* **Dataset items**
************
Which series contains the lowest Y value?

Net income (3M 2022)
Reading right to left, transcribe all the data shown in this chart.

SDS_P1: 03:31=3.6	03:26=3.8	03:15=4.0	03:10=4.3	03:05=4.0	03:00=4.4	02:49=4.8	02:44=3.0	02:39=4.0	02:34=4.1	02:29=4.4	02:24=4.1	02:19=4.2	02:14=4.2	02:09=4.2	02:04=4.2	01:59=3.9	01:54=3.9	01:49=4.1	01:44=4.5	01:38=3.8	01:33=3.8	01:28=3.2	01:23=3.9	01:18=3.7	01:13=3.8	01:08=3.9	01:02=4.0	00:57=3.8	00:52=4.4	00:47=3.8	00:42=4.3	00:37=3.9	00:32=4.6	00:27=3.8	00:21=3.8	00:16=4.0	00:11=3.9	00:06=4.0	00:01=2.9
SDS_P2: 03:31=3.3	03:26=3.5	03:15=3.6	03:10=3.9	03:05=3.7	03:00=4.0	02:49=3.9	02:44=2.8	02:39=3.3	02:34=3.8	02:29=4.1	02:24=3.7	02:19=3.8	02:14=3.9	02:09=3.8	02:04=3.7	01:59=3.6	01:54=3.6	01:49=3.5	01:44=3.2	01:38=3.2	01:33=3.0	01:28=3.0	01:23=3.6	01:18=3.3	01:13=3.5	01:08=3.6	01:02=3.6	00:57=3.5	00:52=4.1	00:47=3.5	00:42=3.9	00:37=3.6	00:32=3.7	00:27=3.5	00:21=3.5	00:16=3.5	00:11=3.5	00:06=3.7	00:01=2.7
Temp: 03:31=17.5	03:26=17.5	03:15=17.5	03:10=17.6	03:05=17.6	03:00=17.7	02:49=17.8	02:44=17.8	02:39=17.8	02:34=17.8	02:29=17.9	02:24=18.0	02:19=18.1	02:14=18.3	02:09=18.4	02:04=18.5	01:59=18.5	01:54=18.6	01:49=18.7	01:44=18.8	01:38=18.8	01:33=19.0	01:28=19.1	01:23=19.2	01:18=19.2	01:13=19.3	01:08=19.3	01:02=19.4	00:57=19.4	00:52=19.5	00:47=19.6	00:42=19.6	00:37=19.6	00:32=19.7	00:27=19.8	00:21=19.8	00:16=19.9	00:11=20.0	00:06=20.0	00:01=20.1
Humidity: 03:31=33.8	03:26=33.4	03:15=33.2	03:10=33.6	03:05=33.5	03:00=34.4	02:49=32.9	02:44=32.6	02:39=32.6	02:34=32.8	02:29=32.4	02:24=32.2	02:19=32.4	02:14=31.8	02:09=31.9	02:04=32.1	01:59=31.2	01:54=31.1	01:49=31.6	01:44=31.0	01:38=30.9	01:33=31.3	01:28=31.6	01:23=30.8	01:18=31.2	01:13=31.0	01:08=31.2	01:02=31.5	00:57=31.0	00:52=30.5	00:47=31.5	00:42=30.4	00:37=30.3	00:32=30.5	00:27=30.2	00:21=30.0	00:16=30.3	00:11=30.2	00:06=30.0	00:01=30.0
************
* **What needs to be done**
Extract every line of the items above and reproduce each one verbatim.

* **Response area**
Which series contains the lowest Y value?

Net income (3M 2022)
Reading right to left, transcribe all the data shown in this chart.

SDS_P1: 03:31=3.6	03:26=3.8	03:15=4.0	03:10=4.3	03:05=4.0	03:00=4.4	02:49=4.8	02:44=3.0	02:39=4.0	02:34=4.1	02:29=4.4	02:24=4.1	02:19=4.2	02:14=4.2	02:09=4.2	02:04=4.2	01:59=3.9	01:54=3.9	01:49=4.1	01:44=4.5	01:38=3.8	01:33=3.8	01:28=3.2	01:23=3.9	01:18=3.7	01:13=3.8	01:08=3.9	01:02=4.0	00:57=3.8	00:52=4.4	00:47=3.8	00:42=4.3	00:37=3.9	00:32=4.6	00:27=3.8	00:21=3.8	00:16=4.0	00:11=3.9	00:06=4.0	00:01=2.9
SDS_P2: 03:31=3.3	03:26=3.5	03:15=3.6	03:10=3.9	03:05=3.7	03:00=4.0	02:49=3.9	02:44=2.8	02:39=3.3	02:34=3.8	02:29=4.1	02:24=3.7	02:19=3.8	02:14=3.9	02:09=3.8	02:04=3.7	01:59=3.6	01:54=3.6	01:49=3.5	01:44=3.2	01:38=3.2	01:33=3.0	01:28=3.0	01:23=3.6	01:18=3.3	01:13=3.5	01:08=3.6	01:02=3.6	00:57=3.5	00:52=4.1	00:47=3.5	00:42=3.9	00:37=3.6	00:32=3.7	00:27=3.5	00:21=3.5	00:16=3.5	00:11=3.5	00:06=3.7	00:01=2.7
Temp: 03:31=17.5	03:26=17.5	03:15=17.5	03:10=17.6	03:05=17.6	03:00=17.7	02:49=17.8	02:44=17.8	02:39=17.8	02:34=17.8	02:29=17.9	02:24=18.0	02:19=18.1	02:14=18.3	02:09=18.4	02:04=18.5	01:59=18.5	01:54=18.6	01:49=18.7	01:44=18.8	01:38=18.8	01:33=19.0	01:28=19.1	01:23=19.2	01:18=19.2	01:13=19.3	01:08=19.3	01:02=19.4	00:57=19.4	00:52=19.5	00:47=19.6	00:42=19.6	00:37=19.6	00:32=19.7	00:27=19.8	00:21=19.8	00:16=19.9	00:11=20.0	00:06=20.0	00:01=20.1
Humidity: 03:31=33.8	03:26=33.4	03:15=33.2	03:10=33.6	03:05=33.5	03:00=34.4	02:49=32.9	02:44=32.6	02:39=32.6	02:34=32.8	02:29=32.4	02:24=32.2	02:19=32.4	02:14=31.8	02:09=31.9	02:04=32.1	01:59=31.2	01:54=31.1	01:49=31.6	01:44=31.0	01:38=30.9	01:33=31.3	01:28=31.6	01:23=30.8	01:18=31.2	01:13=31.0	01:08=31.2	01:02=31.5	00:57=31.0	00:52=30.5	00:47=31.5	00:42=30.4	00:37=30.3	00:32=30.5	00:27=30.2	00:21=30.0	00:16=30.3	00:11=30.2	00:06=30.0	00:01=30.0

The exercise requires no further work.